> Problem to work on: Give an exact reproduction of the lines from the one with "standards, in some communities)." to the final line of the entries below, both ends included, and omit the pictures.

*** Opening of Data section ***

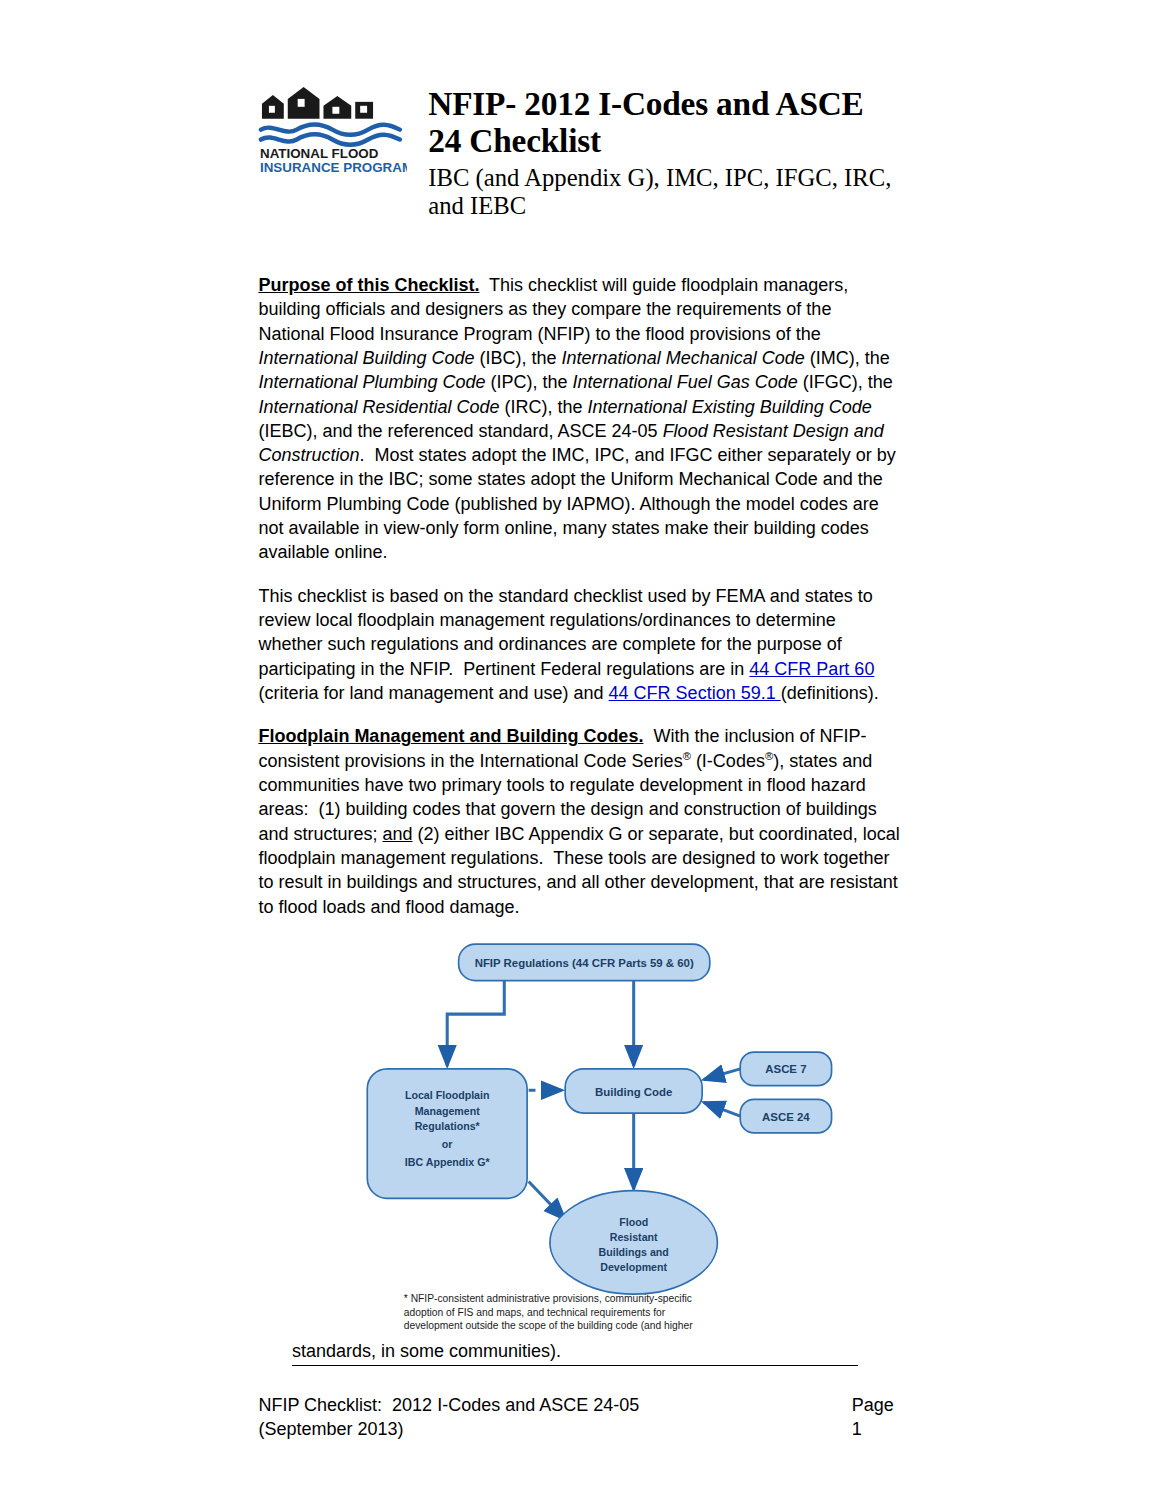NATIONAL FLOOD INSURANCE PROGRAM
NFIP- 2012 I-Codes and ASCE 24 Checklist
IBC (and Appendix G), IMC, IPC, IFGC, IRC, and IEBC
Purpose of this Checklist. This checklist will guide floodplain managers, building officials and designers as they compare the requirements of the National Flood Insurance Program (NFIP) to the flood provisions of the International Building Code (IBC), the International Mechanical Code (IMC), the International Plumbing Code (IPC), the International Fuel Gas Code (IFGC), the International Residential Code (IRC), the International Existing Building Code (IEBC), and the referenced standard, ASCE 24-05 Flood Resistant Design and Construction. Most states adopt the IMC, IPC, and IFGC either separately or by reference in the IBC; some states adopt the Uniform Mechanical Code and the Uniform Plumbing Code (published by IAPMO). Although the model codes are not available in view-only form online, many states make their building codes available online.
This checklist is based on the standard checklist used by FEMA and states to review local floodplain management regulations/ordinances to determine whether such regulations and ordinances are complete for the purpose of participating in the NFIP. Pertinent Federal regulations are in 44 CFR Part 60 (criteria for land management and use) and 44 CFR Section 59.1 (definitions).
Floodplain Management and Building Codes. With the inclusion of NFIP-consistent provisions in the International Code Series® (I-Codes®), states and communities have two primary tools to regulate development in flood hazard areas: (1) building codes that govern the design and construction of buildings and structures; and (2) either IBC Appendix G or separate, but coordinated, local floodplain management regulations. These tools are designed to work together to result in buildings and structures, and all other development, that are resistant to flood loads and flood damage.
NFIP Regulations (44 CFR Parts 59 & 60) Local Floodplain Management Regulations* or IBC Appendix G* Building Code ASCE 7 ASCE 24 Flood Resistant Buildings and Development * NFIP-consistent administrative provisions, community-specific adoption of FIS and maps, and technical requirements for development outside the scope of the building code (and higher
standards, in some communities).
NFIP Checklist: 2012 I-Codes and ASCE 24-05 (September 2013) Page 1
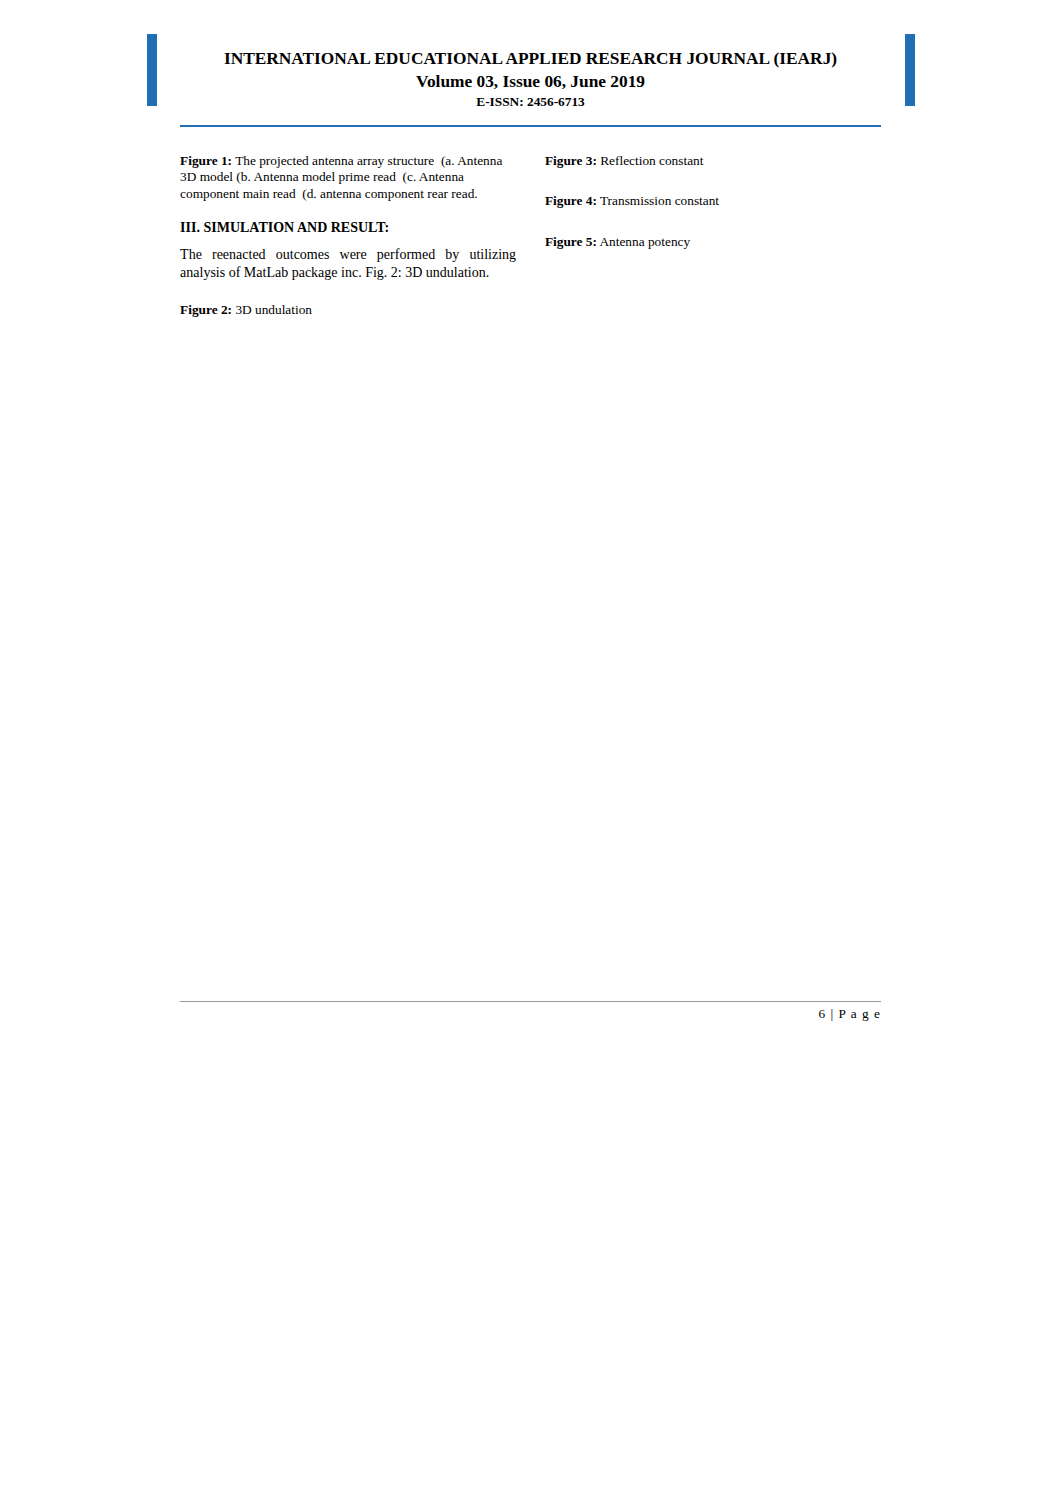INTERNATIONAL EDUCATIONAL APPLIED RESEARCH JOURNAL (IEARJ)
Volume 03, Issue 06, June 2019
E-ISSN: 2456-6713
Figure 1: The projected antenna array structure (a. Antenna 3D model (b. Antenna model prime read (c. Antenna component main read (d. antenna component rear read.
III. Simulation and Result:
The reenacted outcomes were performed by utilizing analysis of MatLab package inc. Fig. 2: 3D undulation.
Figure 2: 3D undulation
Figure 3: Reflection constant
Figure 4: Transmission constant
Figure 5: Antenna potency
6 | P a g e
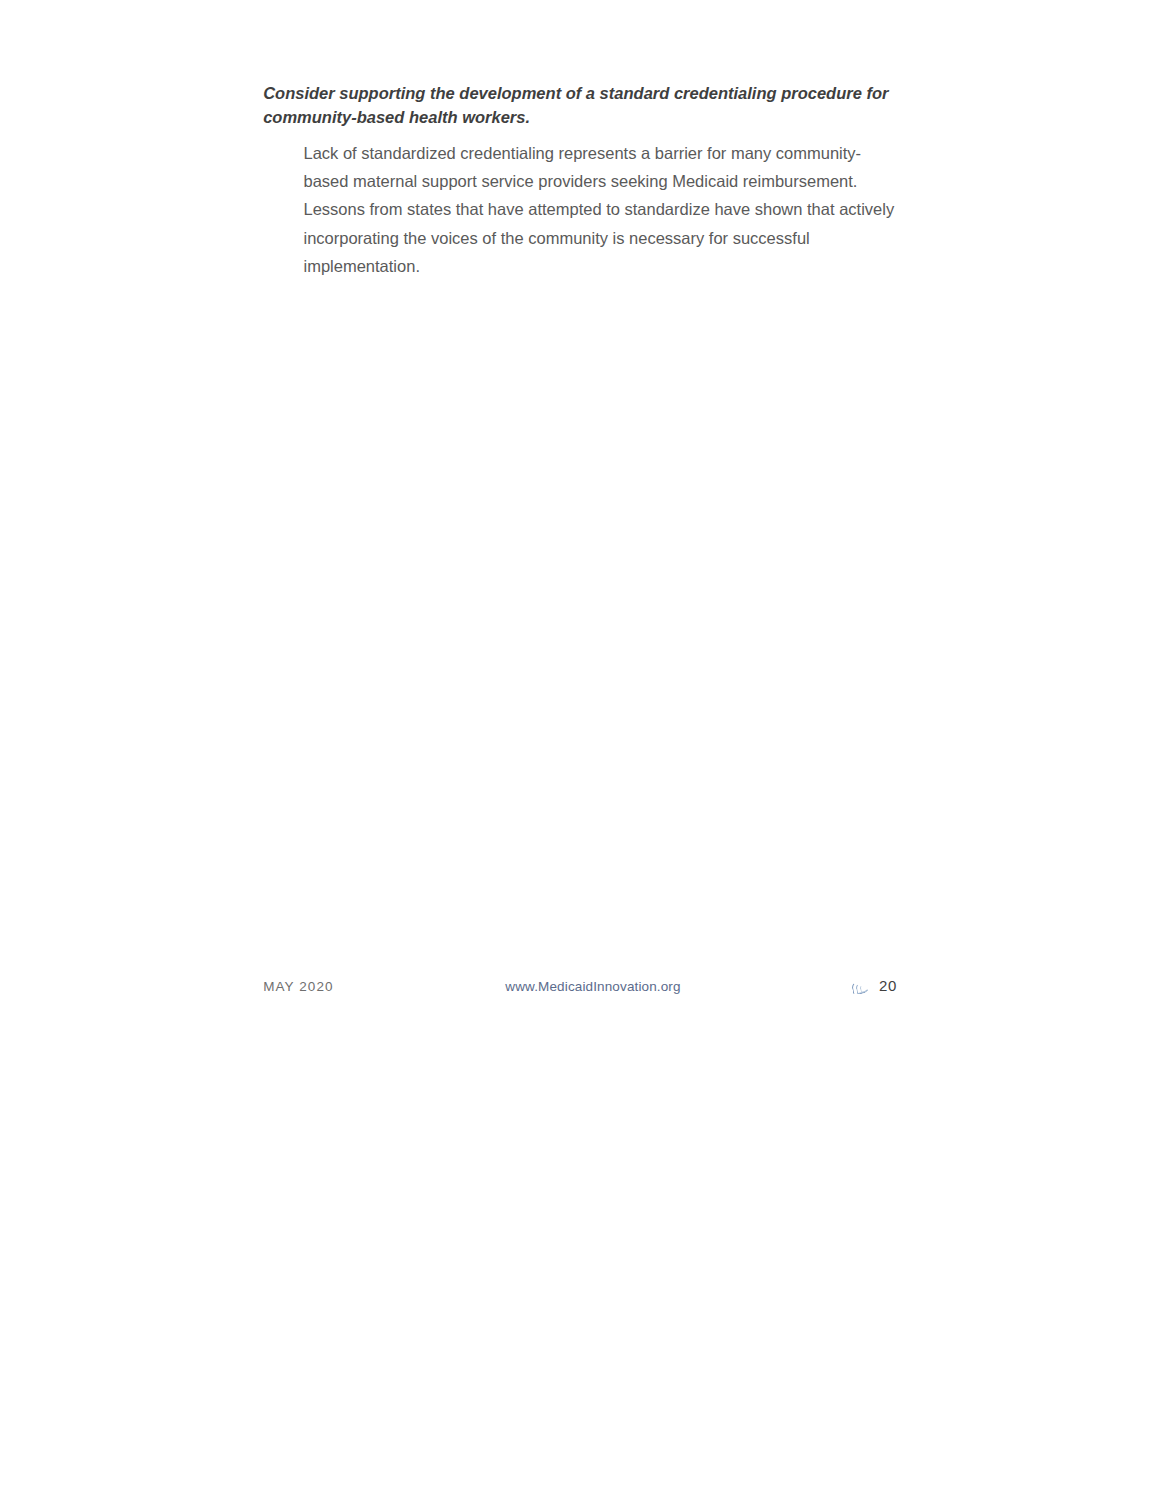Consider supporting the development of a standard credentialing procedure for community-based health workers.
Lack of standardized credentialing represents a barrier for many community-based maternal support service providers seeking Medicaid reimbursement. Lessons from states that have attempted to standardize have shown that actively incorporating the voices of the community is necessary for successful implementation.
MAY 2020
www.MedicaidInnovation.org
20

*** Close of Data section ***

> Final answer:
standards, in some communities).
NFIP Checklist: 2012 I-Codes and ASCE 24-05 (September 2013) Page 1
INTERNATIONAL EDUCATIONAL APPLIED RESEARCH JOURNAL (IEARJ)
Volume 03, Issue 06, June 2019
E-ISSN: 2456-6713
Figure 1: The projected antenna array structure (a. Antenna 3D model (b. Antenna model prime read (c. Antenna component main read (d. antenna component rear read.
III. Simulation and Result:
The reenacted outcomes were performed by utilizing analysis of MatLab package inc. Fig. 2: 3D undulation.
Figure 2: 3D undulation
Figure 3: Reflection constant
Figure 4: Transmission constant
Figure 5: Antenna potency
6 | P a g e
Consider supporting the development of a standard credentialing procedure for community-based health workers.
Lack of standardized credentialing represents a barrier for many community-based maternal support service providers seeking Medicaid reimbursement. Lessons from states that have attempted to standardize have shown that actively incorporating the voices of the community is necessary for successful implementation.
MAY 2020
www.MedicaidInnovation.org
20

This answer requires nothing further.